Mark Keller, a music producer and voice-over specialist who once worked for McQueen and became a close friend, said, “It’s hard for me to think of anyone else more adept at putting together talented people.”
He recalled collaborating with McQueen on a campaign for a Texas company, Nocona Boots, that was criticized by environmentalists for magazine ads depicting boot-wearing ranchers battling the likes of rattlesnakes and Gila monsters.
“Big news — cowboys kill rattlesnakes, they don’t protect them,” Keller said in an interview, adding, “We were just trying to sell some cowboy boots, and it worked.”
McQueen championed building media platforms for his clients, none more high profile then NRATV, a live broadcasting arm that caused friction even within the NRA for straying beyond gun rights into right-wing politics.
Ackerman’s relationship with the gun group disintegrated over the last year, after the NRA had begun auditing its contractors amid an investigation by New York Attorney General Letitia James into the NRA’s tax-exempt status.
By April, the NRA had sued Ackerman, alleging that it had concealed from the organization details about how the company had spent the roughly $40 million a year that the NRA had directed to Ackerman and its affiliates.
Ackerman insiders were shocked by the suit, which was led by William Brewer, the NRA’s outside counsel, who is a son-in-law of McQueen. Ackerman has contested the allegations, and its allies have depicted the legal fight as an effort to supplant Ackerman’s position within the NRA.

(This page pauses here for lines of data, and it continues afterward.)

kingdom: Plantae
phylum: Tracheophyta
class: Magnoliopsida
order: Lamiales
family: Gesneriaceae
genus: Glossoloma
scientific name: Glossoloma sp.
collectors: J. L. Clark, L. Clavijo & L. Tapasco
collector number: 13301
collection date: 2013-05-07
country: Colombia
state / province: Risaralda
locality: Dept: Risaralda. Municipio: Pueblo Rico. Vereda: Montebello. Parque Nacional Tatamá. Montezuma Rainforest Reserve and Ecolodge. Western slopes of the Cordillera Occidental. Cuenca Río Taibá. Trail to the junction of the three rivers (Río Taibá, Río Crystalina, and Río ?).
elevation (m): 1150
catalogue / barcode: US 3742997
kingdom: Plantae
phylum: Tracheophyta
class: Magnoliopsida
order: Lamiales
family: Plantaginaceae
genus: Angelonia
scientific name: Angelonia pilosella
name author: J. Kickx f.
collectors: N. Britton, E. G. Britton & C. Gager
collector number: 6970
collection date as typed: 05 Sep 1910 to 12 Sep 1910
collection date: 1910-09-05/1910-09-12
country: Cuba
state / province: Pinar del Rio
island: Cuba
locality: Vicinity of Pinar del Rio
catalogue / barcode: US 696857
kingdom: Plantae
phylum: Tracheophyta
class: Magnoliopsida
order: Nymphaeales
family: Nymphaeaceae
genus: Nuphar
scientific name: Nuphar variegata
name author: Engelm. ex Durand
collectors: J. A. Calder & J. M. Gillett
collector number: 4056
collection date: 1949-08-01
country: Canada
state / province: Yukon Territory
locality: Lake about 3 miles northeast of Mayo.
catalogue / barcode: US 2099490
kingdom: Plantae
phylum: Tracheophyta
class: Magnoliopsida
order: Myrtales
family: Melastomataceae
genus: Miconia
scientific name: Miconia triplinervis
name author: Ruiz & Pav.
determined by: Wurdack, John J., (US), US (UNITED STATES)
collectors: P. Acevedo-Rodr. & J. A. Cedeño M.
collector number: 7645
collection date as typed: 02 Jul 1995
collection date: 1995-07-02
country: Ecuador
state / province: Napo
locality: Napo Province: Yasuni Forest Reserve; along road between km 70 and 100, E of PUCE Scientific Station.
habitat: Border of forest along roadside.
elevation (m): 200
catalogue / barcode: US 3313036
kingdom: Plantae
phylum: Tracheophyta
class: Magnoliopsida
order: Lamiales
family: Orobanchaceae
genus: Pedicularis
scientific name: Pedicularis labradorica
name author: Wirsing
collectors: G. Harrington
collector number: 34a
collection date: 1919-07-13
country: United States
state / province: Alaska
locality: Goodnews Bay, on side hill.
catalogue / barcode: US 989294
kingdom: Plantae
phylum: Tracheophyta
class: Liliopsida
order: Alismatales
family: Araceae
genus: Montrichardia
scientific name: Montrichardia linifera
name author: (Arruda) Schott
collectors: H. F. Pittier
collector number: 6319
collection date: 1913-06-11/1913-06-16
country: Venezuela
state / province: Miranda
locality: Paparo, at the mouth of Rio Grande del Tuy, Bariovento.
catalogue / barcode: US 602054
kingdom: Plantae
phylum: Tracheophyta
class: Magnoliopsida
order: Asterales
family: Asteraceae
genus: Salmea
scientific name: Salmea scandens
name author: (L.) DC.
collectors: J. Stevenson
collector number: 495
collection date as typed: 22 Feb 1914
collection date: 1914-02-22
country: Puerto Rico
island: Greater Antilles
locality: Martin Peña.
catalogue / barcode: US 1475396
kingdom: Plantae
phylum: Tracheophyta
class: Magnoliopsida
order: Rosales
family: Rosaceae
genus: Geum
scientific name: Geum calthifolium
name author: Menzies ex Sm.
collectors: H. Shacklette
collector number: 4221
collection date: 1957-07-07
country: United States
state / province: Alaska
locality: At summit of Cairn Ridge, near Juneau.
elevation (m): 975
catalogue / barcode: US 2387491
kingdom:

Days after the suit was filed, North led a failed effort to oust LaPierre, NRA officials have said, though North has disputed that account. By late June, the NRA shut down production at NRATV and ended its relationship with Ackerman.
Amid the turmoil, McQueen’s three children issued a joint statement this week. “Our father always reminded us, with unwavering commitment, that family is everything,” they said. “He knew that the love of family could weather any storm, conquer any evil.”